PROBLEMS AND TASKS
(1) In the Dario Tomić profile below, which club did he move to after his club's relegation in the summer of 2014?
(2) Reproduce word for word the part of the Dario Tomić profile that runs from "Dario Tomić (born" up to and including "Prva Liga FBiH.".

DOCUMENT PASSAGE

-.-.-

Dario Tomić

Personal information
- Date of birth: 23 June 1987 (age 38)
- Place of birth: Tuzla, SFR Yugoslavia
- Height: 1.80 m (5 ft 11 in)
- Position: Left-back

Youth career
- Sloboda Tuzla

Senior career*
- Years: Team / Apps / (Gls)
- 2005–2007: Sloboda Tuzla / 4 / (0)
- 2006–2007: → Bratstvo Gračanica (loan)
- 2007–2008: Krk
- 2008–2010: Novalja / 47 / (2)
- 2010–2011: Pomorac Kostrena / 18 / (1)
- 2011: HNK Gorica / 10 / (0)
- 2012: Međimurje / 11 / (3)
- 2012–2014: Hrvatski Dragovoljac / 41 / (2)
- 2014–2016: Istra 1961 / 44 / (5)
- 2016–2018: Liepāja / 23 / (1)
- 2018: Titograd / 9 / (1)
- 2018: Krško / 6 / (0)

= Dario Tomić =

Croatian footballer (born 1987)

Dario Tomić (born 23 June 1987) is a Croatian former professional footballer who played as a left-back.

== Career ==
Born in Tuzla, Tomić began his career by going through the ranks of his local side FK Sloboda Tuzla, debuting for the first team in 2005, aged 17. Sent on loan to the third-tier NK Bratstvo Gračanica, aged 19, he was a part of the team that won the 2006–07 season of the Second league of the FBH – North, and ascended to the Prva Liga FBiH.

After that season, however, he, along with his family, moved to Malinska on the island of Krk, signing for the lower-tier NK Krk.

He went on playing for several seasons in the lower tiers of Croatian football – two seasons for NK Novalja in the Treća HNL and three seasons in the Druga HNL, playing for NK Pomorac Kostrena, HNK Gorica, NK Međimurje and NK Hrvatski Dragovoljac until he achieved promotion with Dragovoljac to the Prva HNL. He made his Prva HNL debut in the first round of the 2012–13 season, playing the entire match against NK Lokomotiva in a 2–0 home loss.

Following his club's relegation in the summer of 2014, he moved to NK Istra 1961. He spent his latter years in the German lower leagues.

-.-.-

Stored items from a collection
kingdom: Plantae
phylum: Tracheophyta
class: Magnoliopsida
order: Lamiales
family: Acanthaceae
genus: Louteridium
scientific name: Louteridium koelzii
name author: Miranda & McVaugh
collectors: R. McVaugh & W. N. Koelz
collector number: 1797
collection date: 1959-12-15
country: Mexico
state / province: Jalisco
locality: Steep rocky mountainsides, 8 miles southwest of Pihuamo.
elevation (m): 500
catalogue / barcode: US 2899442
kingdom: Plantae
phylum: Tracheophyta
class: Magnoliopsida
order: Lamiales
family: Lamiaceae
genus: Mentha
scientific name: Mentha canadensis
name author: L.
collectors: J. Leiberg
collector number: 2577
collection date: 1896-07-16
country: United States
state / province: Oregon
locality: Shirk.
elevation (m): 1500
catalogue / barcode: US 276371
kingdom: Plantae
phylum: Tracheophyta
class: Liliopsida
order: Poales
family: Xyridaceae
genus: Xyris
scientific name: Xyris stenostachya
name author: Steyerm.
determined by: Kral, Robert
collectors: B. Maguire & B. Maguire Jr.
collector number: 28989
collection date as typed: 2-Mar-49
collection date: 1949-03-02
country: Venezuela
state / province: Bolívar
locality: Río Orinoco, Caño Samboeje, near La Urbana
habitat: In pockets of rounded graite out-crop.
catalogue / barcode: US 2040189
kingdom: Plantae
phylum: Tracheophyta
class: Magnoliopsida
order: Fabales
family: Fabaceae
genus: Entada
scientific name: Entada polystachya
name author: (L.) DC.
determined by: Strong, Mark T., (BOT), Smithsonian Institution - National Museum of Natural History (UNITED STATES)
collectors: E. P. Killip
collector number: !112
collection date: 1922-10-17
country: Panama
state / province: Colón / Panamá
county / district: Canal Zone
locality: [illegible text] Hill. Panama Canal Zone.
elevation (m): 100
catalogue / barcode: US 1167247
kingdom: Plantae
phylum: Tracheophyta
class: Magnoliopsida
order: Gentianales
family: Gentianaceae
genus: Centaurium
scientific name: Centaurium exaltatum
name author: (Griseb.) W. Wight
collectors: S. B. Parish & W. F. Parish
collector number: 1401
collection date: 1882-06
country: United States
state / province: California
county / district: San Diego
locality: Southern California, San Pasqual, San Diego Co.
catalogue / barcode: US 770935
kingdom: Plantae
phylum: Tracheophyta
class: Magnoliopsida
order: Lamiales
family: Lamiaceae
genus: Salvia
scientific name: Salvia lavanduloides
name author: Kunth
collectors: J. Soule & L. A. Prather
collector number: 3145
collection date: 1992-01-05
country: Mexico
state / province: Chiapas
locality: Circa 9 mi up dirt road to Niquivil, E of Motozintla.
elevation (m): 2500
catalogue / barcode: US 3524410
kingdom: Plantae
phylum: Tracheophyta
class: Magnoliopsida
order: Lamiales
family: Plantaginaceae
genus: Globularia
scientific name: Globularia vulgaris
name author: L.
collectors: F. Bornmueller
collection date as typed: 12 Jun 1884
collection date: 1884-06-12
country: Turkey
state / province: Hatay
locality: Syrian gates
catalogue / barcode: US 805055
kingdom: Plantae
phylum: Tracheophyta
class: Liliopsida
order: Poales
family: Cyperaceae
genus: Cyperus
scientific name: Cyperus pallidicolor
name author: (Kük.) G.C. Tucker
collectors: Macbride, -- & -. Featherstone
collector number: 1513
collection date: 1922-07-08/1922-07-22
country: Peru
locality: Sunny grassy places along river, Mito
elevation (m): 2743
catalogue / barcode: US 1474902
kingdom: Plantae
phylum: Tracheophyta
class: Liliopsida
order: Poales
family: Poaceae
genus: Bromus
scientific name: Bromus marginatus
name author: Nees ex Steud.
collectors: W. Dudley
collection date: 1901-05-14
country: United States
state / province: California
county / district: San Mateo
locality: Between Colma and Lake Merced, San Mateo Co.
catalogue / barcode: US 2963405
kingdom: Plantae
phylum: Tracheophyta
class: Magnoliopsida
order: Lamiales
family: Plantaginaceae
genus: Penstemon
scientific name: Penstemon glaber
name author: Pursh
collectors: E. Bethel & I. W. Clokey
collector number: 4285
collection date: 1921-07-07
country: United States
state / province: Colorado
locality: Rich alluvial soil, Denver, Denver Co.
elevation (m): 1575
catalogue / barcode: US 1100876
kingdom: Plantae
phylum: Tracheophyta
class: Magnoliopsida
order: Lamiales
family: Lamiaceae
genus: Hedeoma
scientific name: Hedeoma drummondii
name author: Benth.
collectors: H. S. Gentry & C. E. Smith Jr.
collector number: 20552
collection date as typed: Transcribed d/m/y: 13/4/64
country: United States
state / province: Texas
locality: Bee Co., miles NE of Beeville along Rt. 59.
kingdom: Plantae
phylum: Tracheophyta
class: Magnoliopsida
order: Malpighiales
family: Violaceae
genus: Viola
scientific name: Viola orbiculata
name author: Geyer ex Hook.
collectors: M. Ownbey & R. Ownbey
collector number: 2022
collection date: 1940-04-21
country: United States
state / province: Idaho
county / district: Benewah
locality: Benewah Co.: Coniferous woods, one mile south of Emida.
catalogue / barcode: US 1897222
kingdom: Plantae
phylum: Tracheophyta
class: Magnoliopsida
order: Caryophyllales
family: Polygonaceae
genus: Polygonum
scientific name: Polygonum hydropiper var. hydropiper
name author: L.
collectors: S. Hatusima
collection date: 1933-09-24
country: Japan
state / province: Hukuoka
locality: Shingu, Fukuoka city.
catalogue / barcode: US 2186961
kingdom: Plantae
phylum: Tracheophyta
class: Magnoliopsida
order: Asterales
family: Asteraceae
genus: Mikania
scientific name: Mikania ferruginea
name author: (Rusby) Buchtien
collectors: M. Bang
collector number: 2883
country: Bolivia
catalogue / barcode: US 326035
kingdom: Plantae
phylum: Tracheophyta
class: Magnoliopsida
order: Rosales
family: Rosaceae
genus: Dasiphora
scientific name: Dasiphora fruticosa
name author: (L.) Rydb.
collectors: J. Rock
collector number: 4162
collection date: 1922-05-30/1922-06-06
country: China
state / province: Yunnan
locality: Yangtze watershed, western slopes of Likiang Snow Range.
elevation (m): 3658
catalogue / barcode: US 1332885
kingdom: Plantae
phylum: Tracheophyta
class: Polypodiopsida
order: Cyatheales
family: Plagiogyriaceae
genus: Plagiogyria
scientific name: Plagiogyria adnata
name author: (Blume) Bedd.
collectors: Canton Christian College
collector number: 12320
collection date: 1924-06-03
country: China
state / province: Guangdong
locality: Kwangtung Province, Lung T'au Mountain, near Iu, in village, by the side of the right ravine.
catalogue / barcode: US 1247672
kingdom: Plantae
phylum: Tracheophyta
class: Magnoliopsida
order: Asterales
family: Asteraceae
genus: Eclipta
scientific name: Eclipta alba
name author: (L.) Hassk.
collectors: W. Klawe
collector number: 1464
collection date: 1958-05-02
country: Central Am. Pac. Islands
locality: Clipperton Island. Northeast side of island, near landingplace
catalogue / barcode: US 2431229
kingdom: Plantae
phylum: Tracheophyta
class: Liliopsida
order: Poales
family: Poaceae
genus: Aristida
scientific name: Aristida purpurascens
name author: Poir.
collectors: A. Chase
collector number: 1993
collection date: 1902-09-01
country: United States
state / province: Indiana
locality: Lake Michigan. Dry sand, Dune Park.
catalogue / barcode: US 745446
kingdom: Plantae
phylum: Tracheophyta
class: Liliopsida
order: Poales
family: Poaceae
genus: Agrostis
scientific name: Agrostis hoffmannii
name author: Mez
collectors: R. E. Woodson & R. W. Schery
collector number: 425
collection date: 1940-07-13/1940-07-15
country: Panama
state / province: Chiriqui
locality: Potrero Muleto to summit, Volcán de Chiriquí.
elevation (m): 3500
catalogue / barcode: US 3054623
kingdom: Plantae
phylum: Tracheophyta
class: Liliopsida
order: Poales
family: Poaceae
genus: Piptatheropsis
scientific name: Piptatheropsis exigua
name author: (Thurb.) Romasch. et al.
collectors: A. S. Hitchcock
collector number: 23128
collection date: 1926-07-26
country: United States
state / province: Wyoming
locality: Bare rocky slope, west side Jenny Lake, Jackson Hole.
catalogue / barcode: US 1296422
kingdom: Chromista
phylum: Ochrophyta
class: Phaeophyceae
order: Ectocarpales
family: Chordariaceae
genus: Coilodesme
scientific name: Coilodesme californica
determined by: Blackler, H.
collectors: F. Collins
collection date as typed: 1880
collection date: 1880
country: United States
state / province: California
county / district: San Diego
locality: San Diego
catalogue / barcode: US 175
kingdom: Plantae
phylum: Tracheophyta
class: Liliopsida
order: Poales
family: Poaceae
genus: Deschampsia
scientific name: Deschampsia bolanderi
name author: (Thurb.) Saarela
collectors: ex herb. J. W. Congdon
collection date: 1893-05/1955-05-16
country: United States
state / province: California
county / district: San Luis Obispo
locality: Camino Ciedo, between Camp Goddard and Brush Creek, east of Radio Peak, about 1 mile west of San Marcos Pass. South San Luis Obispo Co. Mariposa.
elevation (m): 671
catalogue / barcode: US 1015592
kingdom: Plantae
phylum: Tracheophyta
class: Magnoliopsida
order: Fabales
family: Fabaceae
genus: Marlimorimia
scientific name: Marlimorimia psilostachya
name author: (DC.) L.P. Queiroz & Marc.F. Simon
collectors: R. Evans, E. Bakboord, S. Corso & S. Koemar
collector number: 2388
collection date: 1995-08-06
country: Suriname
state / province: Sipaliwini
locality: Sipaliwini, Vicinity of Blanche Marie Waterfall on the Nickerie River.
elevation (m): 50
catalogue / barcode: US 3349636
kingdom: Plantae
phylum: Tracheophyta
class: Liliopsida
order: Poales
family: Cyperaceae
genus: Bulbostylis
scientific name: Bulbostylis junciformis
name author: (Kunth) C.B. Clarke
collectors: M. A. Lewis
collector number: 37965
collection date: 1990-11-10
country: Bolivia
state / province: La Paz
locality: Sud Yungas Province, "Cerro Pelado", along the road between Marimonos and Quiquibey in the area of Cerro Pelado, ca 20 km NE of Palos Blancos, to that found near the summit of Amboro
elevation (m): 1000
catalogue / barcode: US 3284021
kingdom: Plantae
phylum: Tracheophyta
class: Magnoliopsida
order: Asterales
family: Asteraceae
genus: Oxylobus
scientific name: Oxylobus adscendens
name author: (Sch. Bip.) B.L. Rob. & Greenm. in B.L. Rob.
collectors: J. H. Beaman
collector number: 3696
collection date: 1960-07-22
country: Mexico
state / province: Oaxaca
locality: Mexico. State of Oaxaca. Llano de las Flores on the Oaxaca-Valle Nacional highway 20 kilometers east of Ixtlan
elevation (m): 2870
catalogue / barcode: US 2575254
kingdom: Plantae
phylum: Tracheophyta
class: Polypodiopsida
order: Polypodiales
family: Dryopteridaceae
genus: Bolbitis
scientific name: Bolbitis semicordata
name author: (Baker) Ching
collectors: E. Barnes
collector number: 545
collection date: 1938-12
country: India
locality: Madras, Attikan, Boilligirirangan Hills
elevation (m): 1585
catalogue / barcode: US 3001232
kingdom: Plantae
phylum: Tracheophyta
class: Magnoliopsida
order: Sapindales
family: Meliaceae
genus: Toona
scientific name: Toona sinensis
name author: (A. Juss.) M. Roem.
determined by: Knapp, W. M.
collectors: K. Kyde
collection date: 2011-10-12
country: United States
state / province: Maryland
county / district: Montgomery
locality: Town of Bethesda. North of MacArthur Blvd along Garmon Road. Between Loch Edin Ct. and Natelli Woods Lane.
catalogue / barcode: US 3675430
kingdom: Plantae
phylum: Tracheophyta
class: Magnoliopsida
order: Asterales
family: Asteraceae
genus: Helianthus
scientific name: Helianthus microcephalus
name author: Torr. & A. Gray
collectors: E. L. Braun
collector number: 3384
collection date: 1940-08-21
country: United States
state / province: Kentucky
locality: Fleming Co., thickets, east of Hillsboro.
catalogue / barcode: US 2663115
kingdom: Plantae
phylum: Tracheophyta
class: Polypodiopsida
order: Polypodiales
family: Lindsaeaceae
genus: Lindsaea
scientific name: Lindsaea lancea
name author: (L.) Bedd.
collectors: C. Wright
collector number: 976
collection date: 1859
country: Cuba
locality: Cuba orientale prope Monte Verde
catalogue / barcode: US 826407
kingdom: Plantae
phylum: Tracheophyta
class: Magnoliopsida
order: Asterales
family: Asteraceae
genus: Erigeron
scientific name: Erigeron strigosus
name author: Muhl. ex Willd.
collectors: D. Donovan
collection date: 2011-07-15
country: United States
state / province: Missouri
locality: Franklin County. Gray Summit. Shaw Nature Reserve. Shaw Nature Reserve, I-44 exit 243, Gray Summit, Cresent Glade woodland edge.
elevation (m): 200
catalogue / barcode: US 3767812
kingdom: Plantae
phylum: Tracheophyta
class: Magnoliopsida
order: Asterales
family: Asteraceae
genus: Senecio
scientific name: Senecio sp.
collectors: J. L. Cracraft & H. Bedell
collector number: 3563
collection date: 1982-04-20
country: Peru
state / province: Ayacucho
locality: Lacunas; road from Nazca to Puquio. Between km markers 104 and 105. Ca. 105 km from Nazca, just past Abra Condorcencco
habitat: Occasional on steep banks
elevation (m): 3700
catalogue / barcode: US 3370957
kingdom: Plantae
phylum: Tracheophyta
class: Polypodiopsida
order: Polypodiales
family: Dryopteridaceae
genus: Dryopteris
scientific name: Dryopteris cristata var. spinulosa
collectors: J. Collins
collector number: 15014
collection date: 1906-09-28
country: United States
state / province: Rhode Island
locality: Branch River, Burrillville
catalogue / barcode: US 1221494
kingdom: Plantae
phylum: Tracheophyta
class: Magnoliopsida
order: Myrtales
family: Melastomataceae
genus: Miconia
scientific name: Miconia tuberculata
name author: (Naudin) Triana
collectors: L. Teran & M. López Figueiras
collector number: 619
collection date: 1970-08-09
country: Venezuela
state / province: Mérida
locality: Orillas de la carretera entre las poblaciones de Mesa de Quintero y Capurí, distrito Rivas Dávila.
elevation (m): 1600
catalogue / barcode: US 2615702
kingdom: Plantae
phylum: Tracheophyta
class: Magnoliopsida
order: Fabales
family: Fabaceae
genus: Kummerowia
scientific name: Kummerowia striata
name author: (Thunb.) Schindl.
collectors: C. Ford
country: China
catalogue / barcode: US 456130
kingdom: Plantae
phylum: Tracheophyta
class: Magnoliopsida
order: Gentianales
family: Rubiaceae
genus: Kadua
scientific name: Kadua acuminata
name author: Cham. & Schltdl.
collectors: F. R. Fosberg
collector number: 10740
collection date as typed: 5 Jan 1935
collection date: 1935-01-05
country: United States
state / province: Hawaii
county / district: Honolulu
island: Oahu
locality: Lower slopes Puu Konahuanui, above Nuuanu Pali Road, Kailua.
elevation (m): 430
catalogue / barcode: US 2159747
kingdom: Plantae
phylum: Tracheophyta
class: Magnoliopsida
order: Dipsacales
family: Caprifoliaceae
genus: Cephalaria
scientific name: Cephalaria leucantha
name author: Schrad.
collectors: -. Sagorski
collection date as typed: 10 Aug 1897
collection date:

-.-.-

SET OF ANSWERS
(1) NK Istra 1961

(2)
Dario Tomić (born 23 June 1987) is a Croatian former professional footballer who played as a left-back.

== Career ==
Born in Tuzla, Tomić began his career by going through the ranks of his local side FK Sloboda Tuzla, debuting for the first team in 2005, aged 17. Sent on loan to the third-tier NK Bratstvo Gračanica, aged 19, he was a part of the team that won the 2006–07 season of the Second league of the FBH – North, and ascended to the Prva Liga FBiH.